■ Page excerpt ■
================================
Future Undeveloped Opportunities

Every year Peyto finds and develops new drilling inventory that GLJ reviews to create a forecast of future development activity. Their forecast is by no means a complete assessment of Peyto’s current opportunities, nor is Peyto content to just sit back and harvest these current opportunities. Each year the results from the drilling and acquisition activity spawn additional offsetting locations both on currently owned lands and lands Peyto does not yet own but attempts to acquire.

As of December 31, 2024, the future drilling locations recognized in the reserve report totaled 1,604 gross (1,293 net). This is down slightly from the previous year of 1,616 (1,292 net) as a result of optimization of future locations. Of these future locations, 1,056 (66%) are categorized as Proven Undeveloped by the independent reserve evaluators, while 548 (34%) are Probable Undeveloped locations. The net reserves associated with the undeveloped locations (not including existing uphole zones) totals 4.6 TCFe (3.6 BCFe/well) consisting of 3.96 TCF of natural gas and 106 MMbbls of NGLs, while the capital required to develop them is estimated at $5.7 billion or $1.23/Mcfe. This development is forecast to create Before Tax Net Present Value of $4.0 billion (at 10% discount rate, inclusive of profit after capital recovery and future abandonment liability) or $18 per share (debt adjusted) of incremental value at the 3CA commodity price forecast.

The undiscounted forecast for Net Operating Income for the TP and P+P reserves over the future development capital schedule, as contained in the evaluator’s report, totals $8.9 billion and $15.8 billion, respectively, more than sufficient to fund the future development capital shown in the table below, ensuring those reserve additions are accretive to shareholders.
================================
■ Supplied material ■
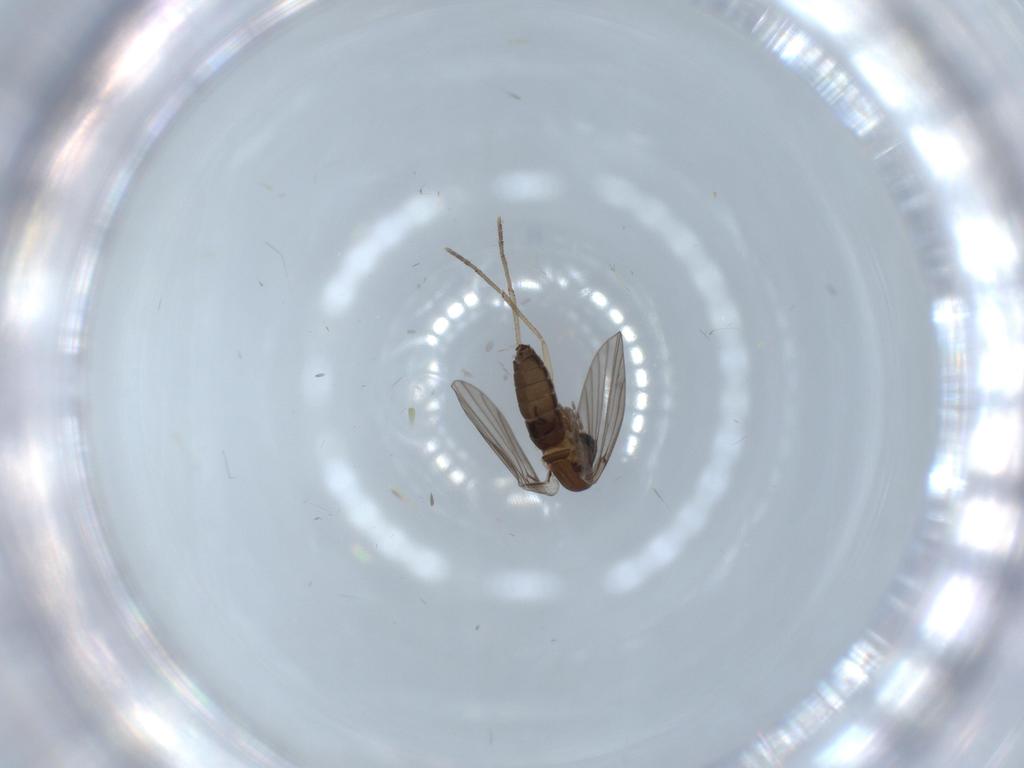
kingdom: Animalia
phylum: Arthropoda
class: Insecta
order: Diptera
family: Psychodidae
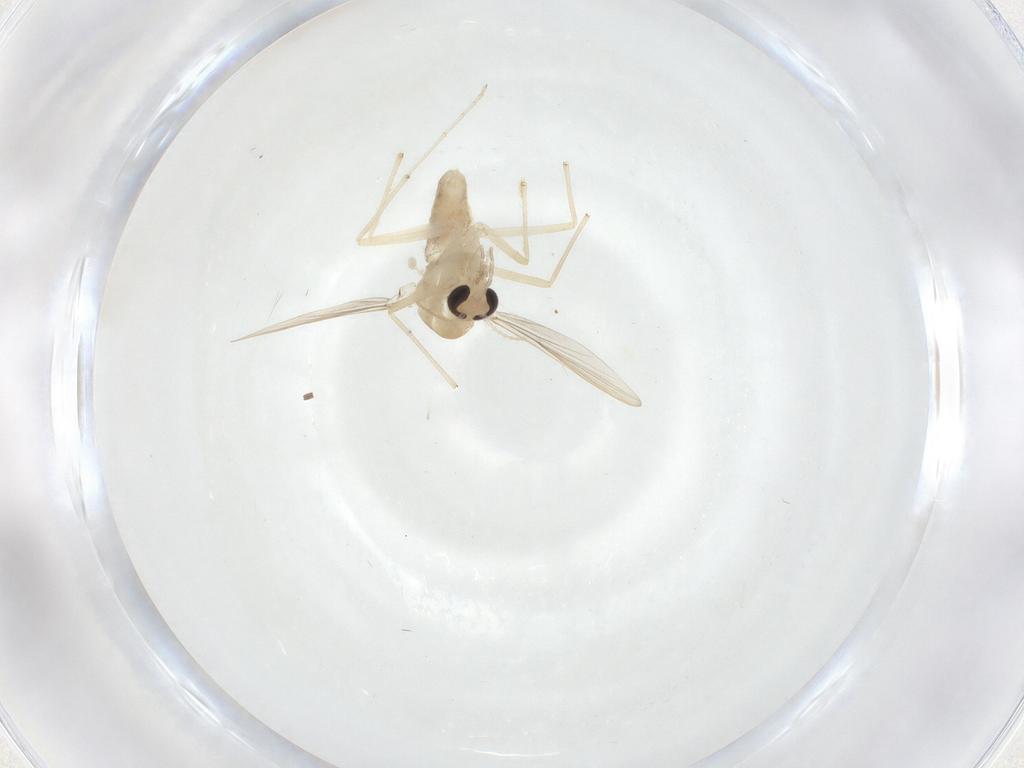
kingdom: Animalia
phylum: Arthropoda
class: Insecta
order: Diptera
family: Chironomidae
================================
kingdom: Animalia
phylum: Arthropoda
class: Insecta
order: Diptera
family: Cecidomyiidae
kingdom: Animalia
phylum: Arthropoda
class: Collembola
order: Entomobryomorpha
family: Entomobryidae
================================
■ Your instructions ■
According to the page excerpt on Peyto's future drilling, how many future drilling locations did the reserve report recognize as of December 31, 2024?

■ Answer to the exercise ■
1,604 gross (1,293 net).